_What is expected_.
Exclude the pictures, and otherwise reproduce the data in full.

_Information provided_.
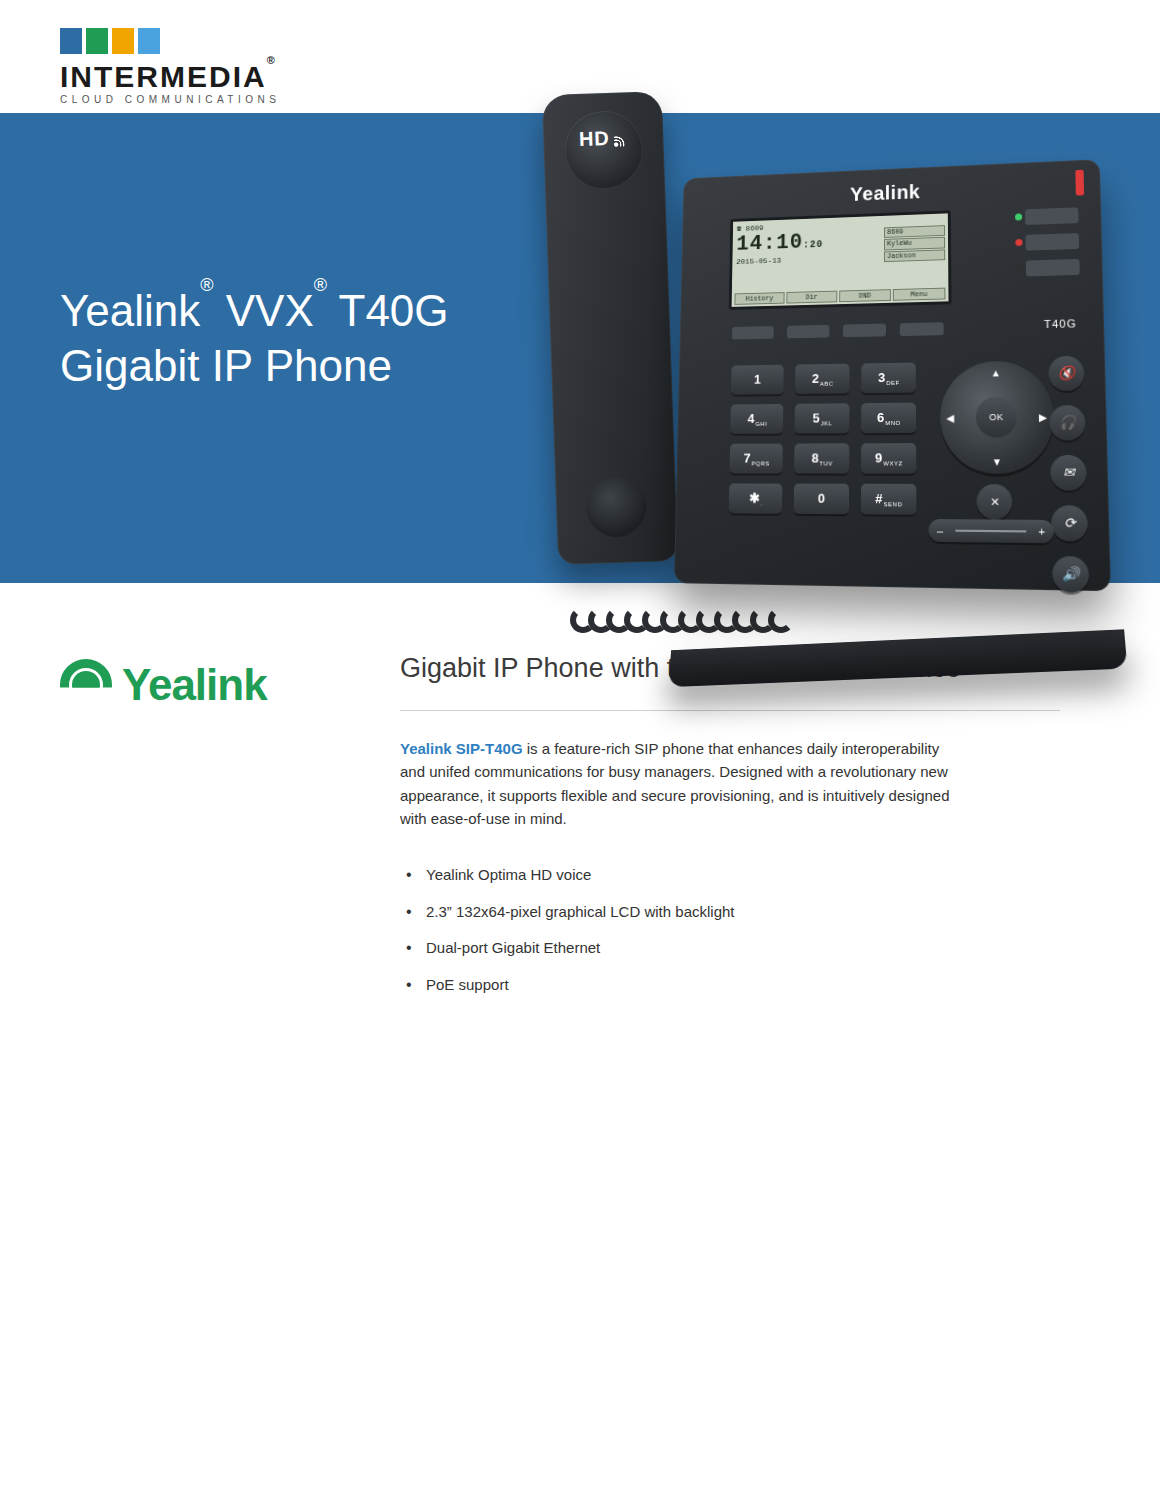INTERMEDIA®
Cloud Communications
Yealink® VVX® T40G
Gigabit IP Phone
HD
Yealink
☎ 8609
14:10:20
2015-05-13
8609
KyleWu
Jackson
History Dir DND Menu
T40G
1 2ABC 3DEF 4GHI 5JKL 6MNO 7PQRS 8TUV 9WXYZ ✱. 0 #SEND
▲ ▼ ◀ ▶
OK
✕
🔇 🎧 ✉ ⟳ 🔊
–+
Yealink
Gigabit IP Phone with three lines and HD voice
Yealink SIP-T40G is a feature-rich SIP phone that enhances daily interoperability and unifed communications for busy managers. Designed with a revolutionary new appearance, it supports flexible and secure provisioning, and is intuitively designed with ease-of-use in mind.
Yealink Optima HD voice
2.3” 132x64-pixel graphical LCD with backlight
Dual-port Gigabit Ethernet
PoE support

_Output of the exercise_.
INTERMEDIA®
Cloud Communications
Yealink® VVX® T40G
Gigabit IP Phone
HD
Yealink
☎ 8609
14:10:20
2015-05-13
8609
KyleWu
Jackson
History Dir DND Menu
T40G
1 2ABC 3DEF 4GHI 5JKL 6MNO 7PQRS 8TUV 9WXYZ ✱. 0 #SEND
▲ ▼ ◀ ▶
OK
✕
🔇 🎧 ✉ ⟳ 🔊
–+
Yealink
Gigabit IP Phone with three lines and HD voice
Yealink SIP-T40G is a feature-rich SIP phone that enhances daily interoperability and unifed communications for busy managers. Designed with a revolutionary new appearance, it supports flexible and secure provisioning, and is intuitively designed with ease-of-use in mind.
Yealink Optima HD voice
2.3” 132x64-pixel graphical LCD with backlight
Dual-port Gigabit Ethernet
PoE support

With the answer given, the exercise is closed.